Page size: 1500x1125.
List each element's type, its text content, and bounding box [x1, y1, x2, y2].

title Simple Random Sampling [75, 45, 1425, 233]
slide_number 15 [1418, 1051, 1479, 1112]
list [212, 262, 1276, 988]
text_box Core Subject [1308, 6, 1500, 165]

========

== YOUR INSTRUCTIONS ==
Copy the entries above exactly, leaving none out.

== OUTPUT FOR THIS EXERCISE ==
Page size: 1500x1125.
List each element's type, its text content, and bounding box [x1, y1, x2, y2].

title Simple Random Sampling [75, 45, 1425, 233]
slide_number 15 [1418, 1051, 1479, 1112]
list [212, 262, 1276, 988]
text_box Core Subject [1308, 6, 1500, 165]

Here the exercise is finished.